The nature reserve mentality also suggests that nature and natural beauty are something remote and far from home. We do not need to protect natural beauty in our own backyards because the government has taken care of it somewhere else. It’s like putting your sick grandmother in the nursing home; she is not longer your problem and you can visit her any time you want. Maybe this is why walking is important. In walking we can see and appreciate the place where we live and how well we have done “tending the garden” so to speak.
To me, marks are what ultimately defines walking. Each footprint I make is a mark on the land. I mark the land but the land also affects me. Thinking about this interaction reminds me that I am not separate from the place that I am but an active part of it.
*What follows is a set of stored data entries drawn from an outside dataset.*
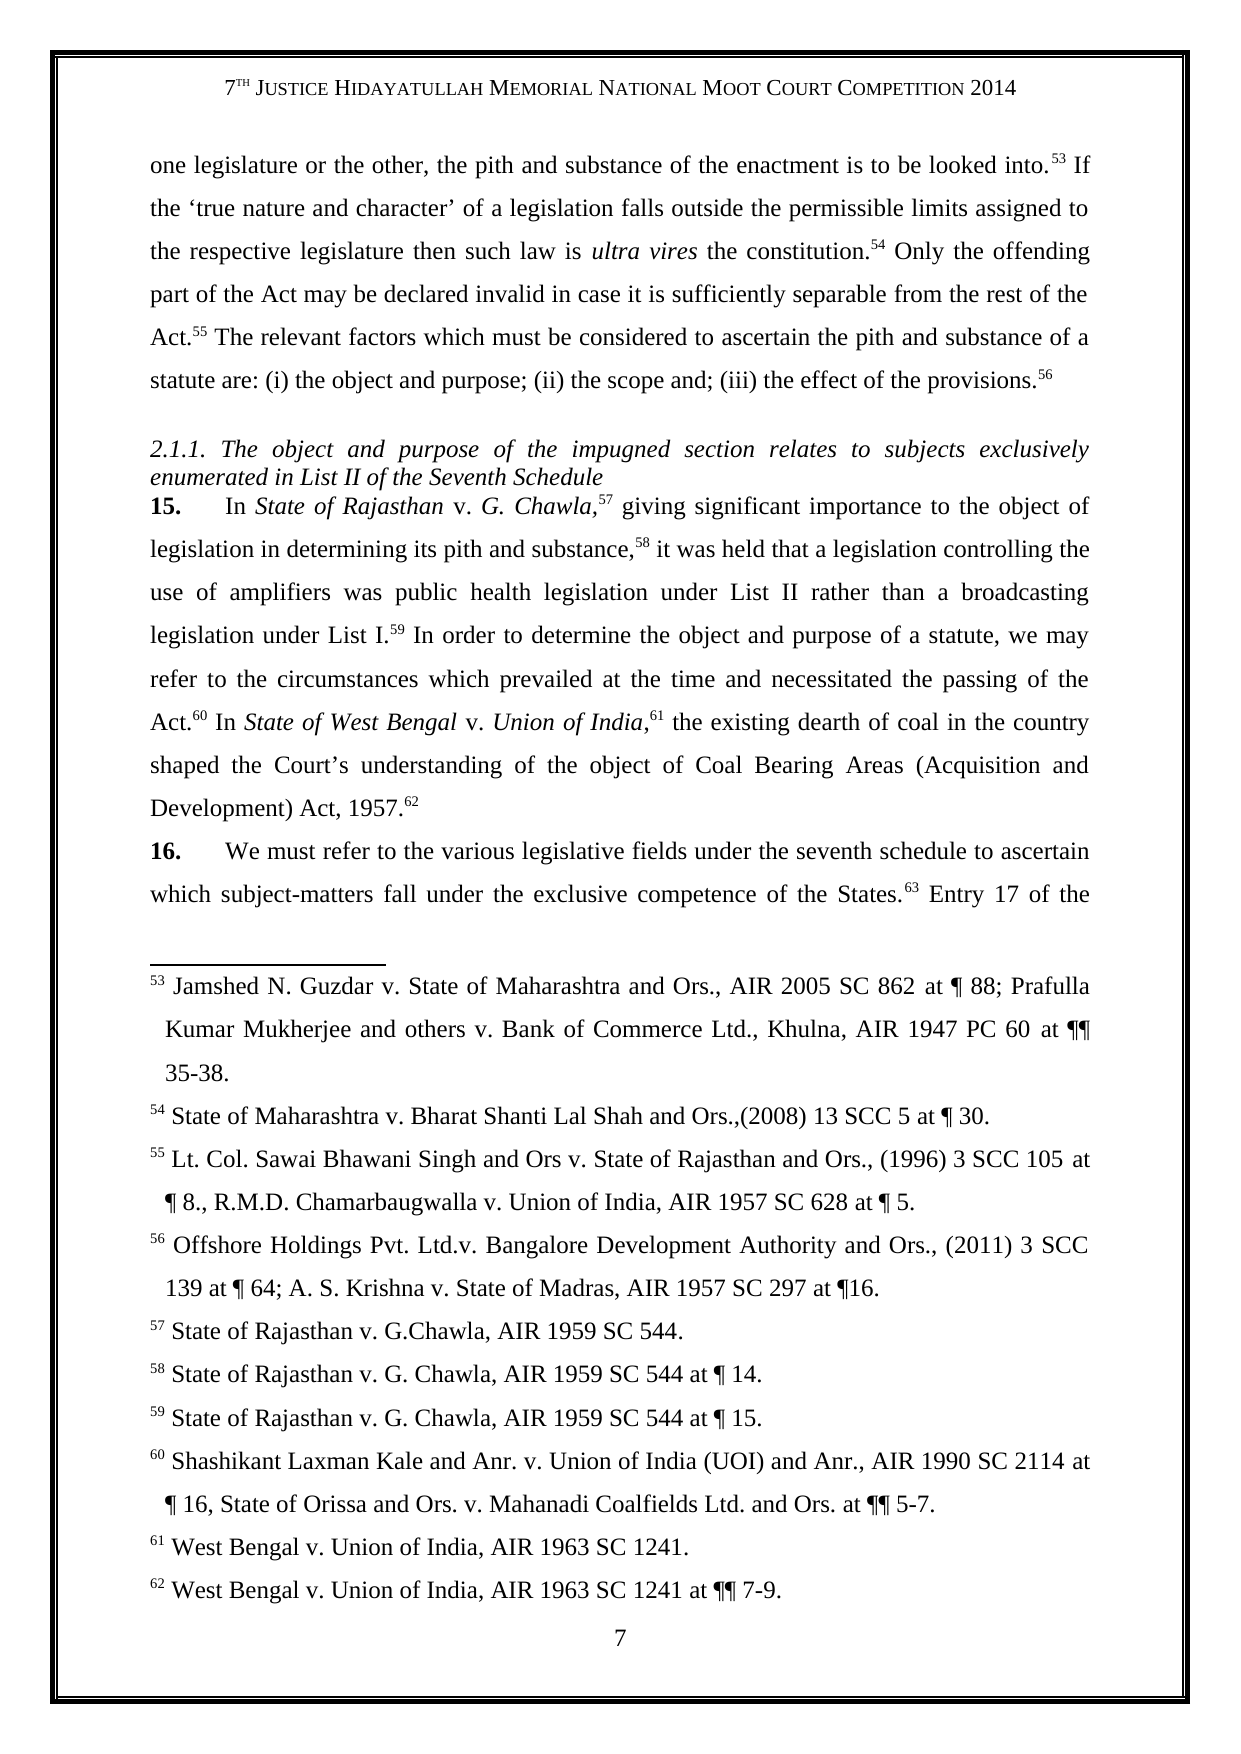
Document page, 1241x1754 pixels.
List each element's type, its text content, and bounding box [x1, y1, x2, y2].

text In State of Rajasthan v. G. Chawla, giving significant importance to the object of legislation in determining its pith and substance, it was held that a legislation controlling the use of amplifiers was public health legislation under List II rather than a broadcasting legislation under List I. In order to determine the object and purpose of a statute, we may refer to the circumstances which prevailed at the time and necessitated the passing of the Act. In State of West Bengal v. Union of India, the existing dearth of coal in the country shaped the Court’s understanding of the object of Coal Bearing Areas (Acquisition and Development) Act, 1957. [150, 491, 1090, 578]
text The doctrine of ‘pith and substance’ is one of the key principles of interpretation used to construe entries classified under the three lists of the Seventh Schedule of the Constitution. In order to determine whether a particular statute comes within the purview of one legislature or the other, the pith and substance of the enactment is to be looked into. If the ‘true nature and character’ of a legislation falls outside the permissible limits assigned to the respective legislature then such law is ultra vires the constitution. Only the offending part of the Act may be declared invalid in case it is sufficiently separable from the rest of the Act. The relevant factors which must be considered to ascertain the pith and substance of a statute are: (i) the object and purpose; (ii) the scope and; (iii) the effect of the provisions. [150, 308, 1090, 394]
text In State of Rajasthan v. G. Chawla, giving significant importance to the object of legislation in determining its pith and substance, it was held that a legislation controlling the use of amplifiers was public health legislation under List II rather than a broadcasting legislation under List I. In order to determine the object and purpose of a statute, we may refer to the circumstances which prevailed at the time and necessitated the passing of the Act. In State of West Bengal v. Union of India, the existing dearth of coal in the country shaped the Court’s understanding of the object of Coal Bearing Areas (Acquisition and Development) Act, 1957. [150, 606, 1090, 664]
text In State of Rajasthan v. G. Chawla, giving significant importance to the object of legislation in determining its pith and substance, it was held that a legislation controlling the use of amplifiers was public health legislation under List II rather than a broadcasting legislation under List I. In order to determine the object and purpose of a statute, we may refer to the circumstances which prevailed at the time and necessitated the passing of the Act. In State of West Bengal v. Union of India, the existing dearth of coal in the country shaped the Court’s understanding of the object of Coal Bearing Areas (Acquisition and Development) Act, 1957. [150, 779, 1090, 822]
text The doctrine of ‘pith and substance’ is one of the key principles of interpretation used to construe entries classified under the three lists of the Seventh Schedule of the Constitution. In order to determine whether a particular statute comes within the purview of one legislature or the other, the pith and substance of the enactment is to be looked into. If the ‘true nature and character’ of a legislation falls outside the permissible limits assigned to the respective legislature then such law is ultra vires the constitution. Only the offending part of the Act may be declared invalid in case it is sufficiently separable from the rest of the Act. The relevant factors which must be considered to ascertain the pith and substance of a statute are: (i) the object and purpose; (ii) the scope and; (iii) the effect of the provisions. [150, 222, 1090, 279]
subtitle 2.1.1. The object and purpose of the impugned section relates to subjects exclusively enumerated in List II of the Seventh Schedule [150, 462, 1090, 491]
text In State of Rajasthan v. G. Chawla, giving significant importance to the object of legislation in determining its pith and substance, it was held that a legislation controlling the use of amplifiers was public health legislation under List II rather than a broadcasting legislation under List I. In order to determine the object and purpose of a statute, we may refer to the circumstances which prevailed at the time and necessitated the passing of the Act. In State of West Bengal v. Union of India, the existing dearth of coal in the country shaped the Court’s understanding of the object of Coal Bearing Areas (Acquisition and Development) Act, 1957. [150, 692, 1090, 750]
text The doctrine of ‘pith and substance’ is one of the key principles of interpretation used to construe entries classified under the three lists of the Seventh Schedule of the Constitution. In order to determine whether a particular statute comes within the purview of one legislature or the other, the pith and substance of the enactment is to be looked into. If the ‘true nature and character’ of a legislation falls outside the permissible limits assigned to the respective legislature then such law is ultra vires the constitution. Only the offending part of the Act may be declared invalid in case it is sufficiently separable from the rest of the Act. The relevant factors which must be considered to ascertain the pith and substance of a statute are: (i) the object and purpose; (ii) the scope and; (iii) the effect of the provisions. [150, 150, 1090, 193]
text We must refer to the various legislative fields under the seventh schedule to ascertain which subject-matters fall under the exclusive competence of the States. Entry 17 of the State List empowers the State Legislature to enact laws relating to water, its supply, irrigation, drainage, inter alia. [150, 836, 1090, 908]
The prints below are records of this interaction. I made them by dragging the copper plate with me as I walked. The plate was marked by the ground and inevitably left a mark of it’s own. The plate was then inked and printed to make the marks evident.
I finally finished binding my last book today and placed it in an area of wetland on the property. Just beyond the grasses in the picture is a marshy area surrounding Cedar Creek.